Mechanism of Signal Reception

  • A signaling molecule (ligand) binds to a receptor, causing a shape change.

  • Ligands are detected by various cells, but only cells with specific receptor proteins can respond.

  • Binding induces activation of the receptor protein.

Types of Signal Receptors

  • Plasma Membrane Proteins:

    • Primary type of signal receptors (around 30% of all human proteins).

    • G Protein-Coupled Receptors (GPCRs):

      • Largest family of plasma membrane receptors (about 800 types).

      • Example: Beta-2 adrenergic receptor - binds to epinephrine, Chemokine receptor 5 targets maraviroc for AIDS.

    • Intracellular Receptors:

      • Found in the cytoplasm or nucleus of target cells; regulate gene expression and cellular function.

Plasma Membrane Protein Receptors

  • Types:

    • G Protein-Coupled Receptors (GPCRs):

      • Use G proteins, which bind to GTP to activate.

      • Variants have different binding sites; activate a transduction pathway.

      • Structure: 7-transmembrane alpha helices.

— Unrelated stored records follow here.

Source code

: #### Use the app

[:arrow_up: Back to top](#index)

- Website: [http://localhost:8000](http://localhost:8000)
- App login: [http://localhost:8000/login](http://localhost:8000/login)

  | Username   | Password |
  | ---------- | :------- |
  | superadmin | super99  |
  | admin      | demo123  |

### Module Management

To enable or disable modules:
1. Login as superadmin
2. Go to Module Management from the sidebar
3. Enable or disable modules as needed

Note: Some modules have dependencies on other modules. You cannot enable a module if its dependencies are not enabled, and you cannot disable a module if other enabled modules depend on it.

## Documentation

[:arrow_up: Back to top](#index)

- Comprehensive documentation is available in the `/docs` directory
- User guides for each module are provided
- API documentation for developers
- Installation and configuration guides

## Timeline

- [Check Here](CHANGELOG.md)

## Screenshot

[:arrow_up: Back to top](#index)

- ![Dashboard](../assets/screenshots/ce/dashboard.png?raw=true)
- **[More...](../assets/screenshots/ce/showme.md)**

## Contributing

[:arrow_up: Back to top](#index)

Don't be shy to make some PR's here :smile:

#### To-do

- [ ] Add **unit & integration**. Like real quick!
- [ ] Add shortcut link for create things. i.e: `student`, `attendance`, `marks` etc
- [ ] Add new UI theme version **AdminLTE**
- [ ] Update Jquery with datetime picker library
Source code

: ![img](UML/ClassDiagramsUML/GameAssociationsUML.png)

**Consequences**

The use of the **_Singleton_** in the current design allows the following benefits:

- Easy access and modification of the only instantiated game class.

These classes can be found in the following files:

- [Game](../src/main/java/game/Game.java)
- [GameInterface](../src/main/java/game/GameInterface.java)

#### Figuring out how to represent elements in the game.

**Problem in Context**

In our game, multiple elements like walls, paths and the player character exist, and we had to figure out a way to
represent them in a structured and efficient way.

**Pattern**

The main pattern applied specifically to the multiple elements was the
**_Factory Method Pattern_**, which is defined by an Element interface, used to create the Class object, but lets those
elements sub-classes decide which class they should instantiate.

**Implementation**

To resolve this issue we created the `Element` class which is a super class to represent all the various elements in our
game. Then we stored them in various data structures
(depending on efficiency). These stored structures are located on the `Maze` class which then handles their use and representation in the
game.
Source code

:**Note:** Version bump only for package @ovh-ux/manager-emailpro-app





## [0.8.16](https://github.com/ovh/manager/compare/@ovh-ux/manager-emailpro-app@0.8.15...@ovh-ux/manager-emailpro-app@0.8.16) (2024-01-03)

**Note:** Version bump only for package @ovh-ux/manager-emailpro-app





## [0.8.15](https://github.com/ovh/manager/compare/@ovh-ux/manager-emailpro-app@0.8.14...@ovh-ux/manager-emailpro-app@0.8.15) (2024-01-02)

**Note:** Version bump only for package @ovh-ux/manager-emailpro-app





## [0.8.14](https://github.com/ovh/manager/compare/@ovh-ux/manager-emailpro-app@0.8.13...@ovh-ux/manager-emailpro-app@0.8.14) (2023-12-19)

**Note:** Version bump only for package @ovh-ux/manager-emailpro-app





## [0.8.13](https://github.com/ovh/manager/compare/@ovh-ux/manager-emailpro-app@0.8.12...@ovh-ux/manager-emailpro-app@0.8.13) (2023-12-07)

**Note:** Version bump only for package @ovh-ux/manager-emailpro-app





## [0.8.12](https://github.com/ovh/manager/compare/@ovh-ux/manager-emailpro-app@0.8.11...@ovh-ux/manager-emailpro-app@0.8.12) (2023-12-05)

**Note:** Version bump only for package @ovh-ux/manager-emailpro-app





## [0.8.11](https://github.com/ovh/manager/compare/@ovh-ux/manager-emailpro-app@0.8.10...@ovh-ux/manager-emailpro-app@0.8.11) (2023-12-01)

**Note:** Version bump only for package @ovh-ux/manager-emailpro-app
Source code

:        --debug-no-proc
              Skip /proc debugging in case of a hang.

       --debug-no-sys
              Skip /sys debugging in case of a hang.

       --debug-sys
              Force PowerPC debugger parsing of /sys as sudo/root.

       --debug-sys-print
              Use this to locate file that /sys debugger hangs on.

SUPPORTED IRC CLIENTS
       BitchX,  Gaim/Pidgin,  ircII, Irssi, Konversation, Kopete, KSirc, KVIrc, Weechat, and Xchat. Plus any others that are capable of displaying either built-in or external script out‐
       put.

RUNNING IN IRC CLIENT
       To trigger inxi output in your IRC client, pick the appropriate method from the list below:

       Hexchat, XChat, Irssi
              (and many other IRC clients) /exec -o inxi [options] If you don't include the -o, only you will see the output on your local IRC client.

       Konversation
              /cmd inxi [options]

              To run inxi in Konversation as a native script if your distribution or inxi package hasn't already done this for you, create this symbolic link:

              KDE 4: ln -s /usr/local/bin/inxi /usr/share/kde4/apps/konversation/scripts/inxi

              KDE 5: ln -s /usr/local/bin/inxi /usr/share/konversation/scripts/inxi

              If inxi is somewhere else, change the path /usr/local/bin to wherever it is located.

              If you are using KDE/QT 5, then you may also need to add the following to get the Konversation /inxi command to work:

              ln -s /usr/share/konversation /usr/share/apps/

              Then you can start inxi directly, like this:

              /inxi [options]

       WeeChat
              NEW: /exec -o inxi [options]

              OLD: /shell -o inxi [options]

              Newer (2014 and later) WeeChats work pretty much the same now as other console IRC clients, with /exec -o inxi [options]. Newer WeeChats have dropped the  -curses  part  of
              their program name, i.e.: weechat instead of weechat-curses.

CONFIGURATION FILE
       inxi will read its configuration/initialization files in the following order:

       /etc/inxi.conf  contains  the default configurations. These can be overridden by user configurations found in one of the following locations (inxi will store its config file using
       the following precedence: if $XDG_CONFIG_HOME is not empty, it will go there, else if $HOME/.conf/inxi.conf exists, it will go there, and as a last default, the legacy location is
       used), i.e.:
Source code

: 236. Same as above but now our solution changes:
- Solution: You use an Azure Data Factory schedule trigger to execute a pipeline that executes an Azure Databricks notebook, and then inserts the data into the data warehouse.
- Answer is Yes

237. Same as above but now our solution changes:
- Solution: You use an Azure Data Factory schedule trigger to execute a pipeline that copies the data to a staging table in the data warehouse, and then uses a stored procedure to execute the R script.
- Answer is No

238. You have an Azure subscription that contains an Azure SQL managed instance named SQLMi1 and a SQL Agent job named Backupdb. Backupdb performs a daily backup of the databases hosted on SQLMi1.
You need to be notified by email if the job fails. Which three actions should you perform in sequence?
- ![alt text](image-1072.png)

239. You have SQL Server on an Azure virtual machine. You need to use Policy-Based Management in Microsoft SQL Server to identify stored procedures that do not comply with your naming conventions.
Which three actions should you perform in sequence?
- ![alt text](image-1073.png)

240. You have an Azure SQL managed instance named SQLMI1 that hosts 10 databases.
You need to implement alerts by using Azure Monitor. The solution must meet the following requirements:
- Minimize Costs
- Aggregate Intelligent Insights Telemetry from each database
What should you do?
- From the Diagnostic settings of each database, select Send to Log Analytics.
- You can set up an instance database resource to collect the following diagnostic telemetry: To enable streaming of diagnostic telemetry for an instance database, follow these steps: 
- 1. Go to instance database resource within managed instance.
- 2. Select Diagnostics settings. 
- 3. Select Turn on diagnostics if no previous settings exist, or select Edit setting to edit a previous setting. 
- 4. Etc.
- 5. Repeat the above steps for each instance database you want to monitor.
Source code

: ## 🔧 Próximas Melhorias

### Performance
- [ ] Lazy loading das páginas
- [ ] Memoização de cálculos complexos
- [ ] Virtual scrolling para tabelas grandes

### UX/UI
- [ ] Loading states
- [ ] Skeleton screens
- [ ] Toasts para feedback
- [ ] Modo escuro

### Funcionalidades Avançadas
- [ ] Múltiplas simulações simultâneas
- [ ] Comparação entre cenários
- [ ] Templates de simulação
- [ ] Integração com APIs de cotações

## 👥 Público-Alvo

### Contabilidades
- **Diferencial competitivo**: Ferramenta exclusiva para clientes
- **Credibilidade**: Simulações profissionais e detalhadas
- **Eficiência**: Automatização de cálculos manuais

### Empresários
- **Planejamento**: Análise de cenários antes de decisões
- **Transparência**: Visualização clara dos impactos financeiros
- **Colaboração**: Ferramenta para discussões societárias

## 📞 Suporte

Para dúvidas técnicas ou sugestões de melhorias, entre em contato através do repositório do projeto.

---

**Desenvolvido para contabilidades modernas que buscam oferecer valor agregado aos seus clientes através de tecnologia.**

      • Important in embryonic development and sensory reception (vision, smell, taste).

      • Bacterial toxins can interfere with G-protein function causing disease (cholera, whooping cough, botulism).

    • Receptor Tyrosine Kinases (RTKs):

      • Membrane receptors that transfer phosphate groups to tyrosine residues.

      • Can activate multiple pathways simultaneously, coordinating various cellular processes.

      • Abnormal RTKs are associated with many cancers (e.g., excess HER2 in breast cancer).

    • Ion Channel Receptors:

      • Ligand-gated channels that open or close as the receptor changes shape, regulating ion flow.

      • Critical for nervous system function;

      • Channelopathies are genetic mutations affecting channel function (epilepsy, tumor growth).

Signal Transduction

  • Pathway Overview:

    • Mechanism:

      1. Signaling molecule binds to a receptor.

      2. Activates a chain of molecular interactions.

      3. Results in a final cellular response.

    • Regulation:

      • Phosphorylation (addition of phosphate groups) and dephosphorylation (removal of phosphate groups) regulate protein activity.

      • Phosphorylation: Mediated by protein kinases, can create phosphorylation cascades.

      • Dephosphorylation: Conducted by protein phosphatases, can deactivate pathways.

Second Messengers

  • Examples of second messengers include small, nonprotein molecules like cyclic AMP (cAMP) and calcium ions (Ca²⁺).

  • cAMP Function:

    • Produced from ATP, carries signals from GPCRs.

    • Activates further signaling cascades resulting in cellular responses.

  • Cholera Toxin Example:

    • Contaminated water leading to constant cAMP stimulation, causing severe diarrhea and dehydration.

  • Calcium Ions:

    • Released by second messengers like inositol trisphosphate (IP3), regulate muscle contractions and cell divisions.

Cellular Response

Regulation of Cellular Response

  1. Signal Amplification:

    • Amplifies cellular responses through cascading effects in transduction pathways (e.g., epinephrine leads to the formation of many cAMP molecules).

  2. Signaling Specificity:

    • Signal response depends on the specific receptors present in target cells, leading to varied outcomes (e.g., liver vs. cardiac responses to epinephrine).

  3. Signaling Efficiency:

    • Scaffolding proteins enhance coordination and speed by organizing multiple relay proteins.

  4. Signal Termination:

    • Ensures short-lived signaling to avoid prolonged responses when ligands are scarce.

Apoptosis

  • Definition:

    • Programmed cell death, essential for normal development; senescence, infected, or damaged cells undergo this process.

  • Process:

    • Involves activation of caspases, which degrade cellular components leading to cell shrinkage and phagocytosis.

    • Protects neighboring cells from potential damages such as leaking harmful enzymes.

  • Clinical Relevance:

    • Abnormal apoptosis is linked to diseases.

    • Examples:

      • Alzheimer’s Disease associated with protein aggregation; excessive apoptosis leads to cognitive decline.

      • Melanoma linked to inadequate apoptosis resulting in uncontrolled cell division due to UV exposure.